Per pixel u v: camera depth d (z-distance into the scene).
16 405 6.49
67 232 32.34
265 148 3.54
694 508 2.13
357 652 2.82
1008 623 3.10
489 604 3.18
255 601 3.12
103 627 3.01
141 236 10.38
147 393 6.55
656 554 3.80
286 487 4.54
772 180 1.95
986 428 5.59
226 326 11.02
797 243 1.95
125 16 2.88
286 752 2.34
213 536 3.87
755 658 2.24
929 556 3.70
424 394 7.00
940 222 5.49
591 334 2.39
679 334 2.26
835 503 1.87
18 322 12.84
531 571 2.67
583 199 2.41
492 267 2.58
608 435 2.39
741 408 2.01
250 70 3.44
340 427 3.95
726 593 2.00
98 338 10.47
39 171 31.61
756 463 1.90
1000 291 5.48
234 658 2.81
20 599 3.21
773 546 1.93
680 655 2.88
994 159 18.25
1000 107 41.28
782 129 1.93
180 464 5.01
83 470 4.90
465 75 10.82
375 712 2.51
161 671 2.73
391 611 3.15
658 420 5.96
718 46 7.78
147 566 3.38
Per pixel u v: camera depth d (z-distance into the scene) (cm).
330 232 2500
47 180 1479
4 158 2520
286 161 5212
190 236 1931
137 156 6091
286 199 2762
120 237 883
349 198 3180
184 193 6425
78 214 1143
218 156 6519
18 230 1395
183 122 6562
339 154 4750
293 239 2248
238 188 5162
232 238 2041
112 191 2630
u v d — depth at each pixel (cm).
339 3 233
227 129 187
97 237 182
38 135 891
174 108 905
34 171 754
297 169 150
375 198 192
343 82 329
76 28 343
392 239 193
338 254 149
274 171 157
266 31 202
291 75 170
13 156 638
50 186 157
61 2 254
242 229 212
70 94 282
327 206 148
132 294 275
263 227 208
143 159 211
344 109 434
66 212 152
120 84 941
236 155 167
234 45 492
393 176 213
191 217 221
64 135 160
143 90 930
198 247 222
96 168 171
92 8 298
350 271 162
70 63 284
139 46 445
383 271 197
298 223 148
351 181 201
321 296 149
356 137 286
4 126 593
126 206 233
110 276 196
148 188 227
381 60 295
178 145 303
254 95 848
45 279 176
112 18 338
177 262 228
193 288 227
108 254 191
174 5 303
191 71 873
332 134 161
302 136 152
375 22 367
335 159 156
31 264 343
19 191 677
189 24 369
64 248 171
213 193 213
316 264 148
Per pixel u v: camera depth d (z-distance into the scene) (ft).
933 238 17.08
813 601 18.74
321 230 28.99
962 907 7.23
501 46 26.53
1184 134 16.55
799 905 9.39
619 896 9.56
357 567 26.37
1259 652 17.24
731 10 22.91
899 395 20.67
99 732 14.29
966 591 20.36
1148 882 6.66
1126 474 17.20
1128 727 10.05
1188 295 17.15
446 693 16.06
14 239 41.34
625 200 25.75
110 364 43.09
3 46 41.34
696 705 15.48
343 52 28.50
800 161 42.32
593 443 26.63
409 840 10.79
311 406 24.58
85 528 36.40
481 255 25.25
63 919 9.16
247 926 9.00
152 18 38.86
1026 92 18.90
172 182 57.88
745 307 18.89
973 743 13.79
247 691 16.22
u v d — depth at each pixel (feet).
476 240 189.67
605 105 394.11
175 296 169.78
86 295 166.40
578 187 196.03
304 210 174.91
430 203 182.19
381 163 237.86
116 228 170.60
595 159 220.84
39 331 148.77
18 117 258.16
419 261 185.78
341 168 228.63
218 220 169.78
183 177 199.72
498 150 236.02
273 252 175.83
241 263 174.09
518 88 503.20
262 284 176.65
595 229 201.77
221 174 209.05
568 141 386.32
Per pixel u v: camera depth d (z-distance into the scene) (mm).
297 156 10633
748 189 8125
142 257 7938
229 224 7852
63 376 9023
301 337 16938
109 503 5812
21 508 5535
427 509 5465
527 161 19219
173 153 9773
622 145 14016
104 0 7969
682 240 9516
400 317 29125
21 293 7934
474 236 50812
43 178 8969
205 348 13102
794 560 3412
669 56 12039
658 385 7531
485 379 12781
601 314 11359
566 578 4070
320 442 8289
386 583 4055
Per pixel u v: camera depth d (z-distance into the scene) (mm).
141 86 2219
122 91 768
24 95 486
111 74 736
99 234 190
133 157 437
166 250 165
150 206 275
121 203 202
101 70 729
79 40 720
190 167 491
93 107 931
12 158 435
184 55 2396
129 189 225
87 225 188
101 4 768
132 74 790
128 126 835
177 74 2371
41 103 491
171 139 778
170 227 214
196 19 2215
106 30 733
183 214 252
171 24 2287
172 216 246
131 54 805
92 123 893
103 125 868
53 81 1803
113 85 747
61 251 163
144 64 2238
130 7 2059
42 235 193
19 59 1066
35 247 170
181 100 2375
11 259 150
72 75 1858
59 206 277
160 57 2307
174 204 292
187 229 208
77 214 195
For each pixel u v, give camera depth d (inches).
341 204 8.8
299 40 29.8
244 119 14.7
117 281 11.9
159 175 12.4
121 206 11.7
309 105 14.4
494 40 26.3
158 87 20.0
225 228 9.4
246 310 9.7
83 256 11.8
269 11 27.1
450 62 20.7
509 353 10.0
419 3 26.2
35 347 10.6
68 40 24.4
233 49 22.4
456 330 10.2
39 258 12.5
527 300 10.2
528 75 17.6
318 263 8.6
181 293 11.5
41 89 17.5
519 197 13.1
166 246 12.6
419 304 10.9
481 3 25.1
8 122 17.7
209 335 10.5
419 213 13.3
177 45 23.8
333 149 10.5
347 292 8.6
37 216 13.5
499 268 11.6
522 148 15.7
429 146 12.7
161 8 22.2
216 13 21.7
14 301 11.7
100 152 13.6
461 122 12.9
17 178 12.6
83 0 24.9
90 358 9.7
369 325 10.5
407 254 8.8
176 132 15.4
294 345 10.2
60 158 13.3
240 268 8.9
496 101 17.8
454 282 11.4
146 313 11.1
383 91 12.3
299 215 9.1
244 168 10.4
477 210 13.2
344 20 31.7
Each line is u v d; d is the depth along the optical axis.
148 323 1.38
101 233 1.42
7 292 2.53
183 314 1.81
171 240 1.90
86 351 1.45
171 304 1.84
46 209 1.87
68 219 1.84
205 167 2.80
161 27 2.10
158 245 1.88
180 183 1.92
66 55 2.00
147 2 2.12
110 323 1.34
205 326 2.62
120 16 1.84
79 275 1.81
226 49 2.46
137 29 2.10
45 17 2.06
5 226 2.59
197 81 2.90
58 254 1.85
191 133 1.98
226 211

▶ _Problem statement_:
Copy the line containing "205 326 2.62" exactly. Then copy every line after it through the end of the listing, and nothing more.

▶ _Worked solution_:
205 326 2.62
120 16 1.84
79 275 1.81
226 49 2.46
137 29 2.10
45 17 2.06
5 226 2.59
197 81 2.90
58 254 1.85
191 133 1.98
226 211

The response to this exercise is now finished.